Korku bile yok içimde. Açık saçımı bir topuz yaptım ve oturduğum yerden kalktım. Güle
bakamıyordum bile, galiba çoktan son yaprağı düşmüştü. Masanın üzerini yokladım ve gülü
alıp odadan çıktım. Aşağı indiğimde hatıralarımdan eser yoktu. Evet yaprak çoktan düşmüş.
Artık eminim ama güle bakamıyorum. Evden çıktım ve bahçeye gittim. Güller mezarlığına...
Gökyüzü hala sanki haykırmaya çalışır gibi. Sanki beni vazgeçirmeye çalışıyor. Orada öylece
durdum güle bakmadan. Bakmakla bakmamak arasındaydım. Bakarsam tüm gerçekler ortaya
çıkacak. Birazda olsun bu belirsizlik rahatlatıyordu beni. Bakmadığım sürece hiçbir şey kesin
değildi.

Bakışlarımı evin camına çevirdim. Burası salonun camıydı ve bahçeyi görüyordu. Camda
hatıralarımı gördüm. Hepsi gülümsüyordu. Hayır, hayır! Bu bir veda gülümsemesi gibi
değildi. Bu bir zafer gülümsemesi gibiydi. Hepsi bir anda elimdeki gülü işaret etti. Bir süre
tereddüt ettim ama gülümsemeleri beni rahatlattı. Derin bir nefes aldım ve güle baktım. Hala
yaprağı düşmemişti. Yüzümde şaşkınlık belirten bir gülümseme oldu.

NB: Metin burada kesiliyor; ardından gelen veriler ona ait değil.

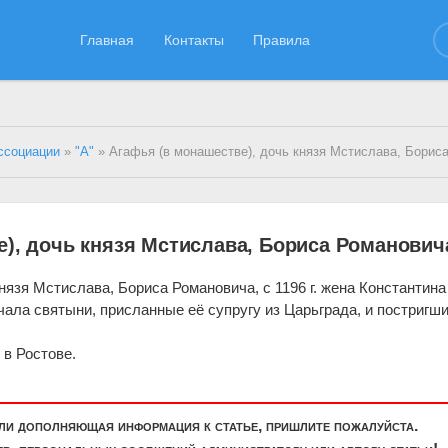
Главная
Контакты
Правила
ссоциации
»
"А"
» Агафья (в монашестве), дочь князя Мстислава, Бориса Р
е), дочь князя Мстислава, Бориса Романович
нязя Мстислава, Бориса Романовича, с 1196 г. жена Константина
ечала святыни, присланные её супругу из Царьграда, и постригши
 в Ростове.
или дополняющая информация к статье, пришлите пожалуйста.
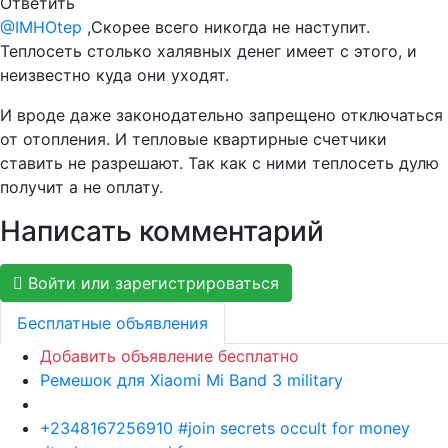
Ответить
@IMHOtep
,Скорее всего никогда не наступит.
Теплосеть столько халявных денег имеет с этого, и
неизвестно куда они уходят.
И вроде даже законодательно запрещено отключаться
от отопления. И тепловые квартирные счетчики
ставить не разрешают. Так как с ними теплосеть дулю
получит а не оплату.
Написать комментарий
Войти или зарегистрироваться
Бесплатные объявления
Добавить объявление бесплатно
Ремешок для Xiaomi Mi Band 3 military
+2348167256910 #join secrets occult for money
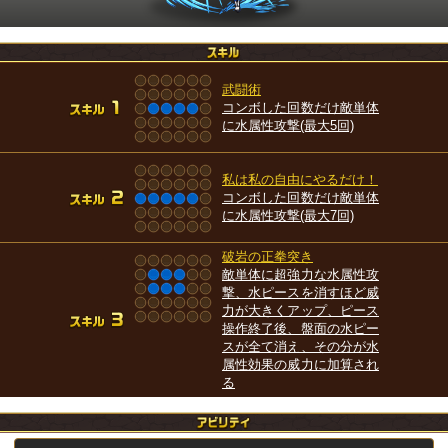
武闘術
コンボした回数だけ敵単体
に水属性攻撃(最大5回)
私は私の自由にやるだけ！
コンボした回数だけ敵単体
に水属性攻撃(最大7回)
破岩の正拳突き
敵単体に超強力な水属性攻
撃、水ピースを消すほど威
力が大きくアップ、ピース
操作終了後、盤面の水ピー
スが全て消え、その分が水
属性効果の威力に加算され
る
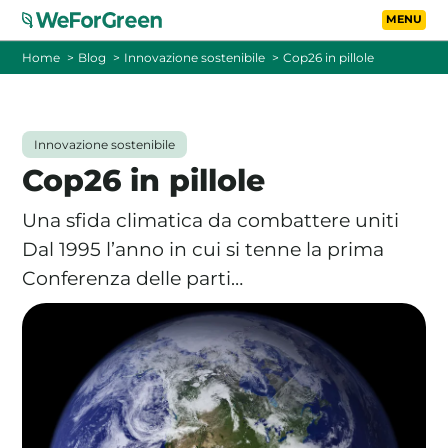
Vai al contenuto principa
Toggle
Home
Blog
Innovazione sostenibile
Cop26 in pillole
CHI SIAMO
Innovazione sostenibile
TARIFFE
Cop26 in pillole
FOTOVOLTAICO A DISTANZA
Una sfida climatica da combattere uniti
Dal 1995 l’anno in cui si tenne la prima
FAQ
Conferenza delle parti…
BLOG
CONTATTI
PASSA A WEFORGREEN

Bu durumu
anlamlandıramıyordum. Tekrar cama baktım. O gülümseme hala yüzlerindeydi. Ve sonra
anladım her şeyi. Ben zaten hep annemdim. Anneler zaten hep kendilerini doğururlarmış.
Doğururlarken kendi parçalarını dünyaya getirirlermiş. Beni yetiştiren annemdi. İlk
öğretmenim benim annemdi. Bilgilerimin temelini zaten o atmıştı. Ben sadece üstüne
koymuştum. Annemin tüm bilgilerini öğrendiğimde ise zaten ailenin tüm kadınlarını içime
almıştım. Çünkü bu bir nesilden nesile aktarımdı. Anneme de annesi öğretmişti ve annem
üstüne eklemişti. Ben zaten öğrenmeye başladığım andan itibaren bu tüm kadınları içimde
barındırmıştım. Hayatım boyunca gelmesinden korktuğum o an, zaten var olduğumda
gerçekleşmişti. Güle baktım. O son yaprağı elimle kopardım. Onu da ömrüm boyunca
saklayacaktım. Kader motifi bir yere kadar vardı. Bir yerden sonrası bizim seçimlerimizdi.
Tüm ailemin kadınlarının bilgisini, tecrübesini ve kaderini aldım. Fakat bundan sonrası
benim seçimimdi. İlk seçimimi bu son yaprağı kopararak yaptım.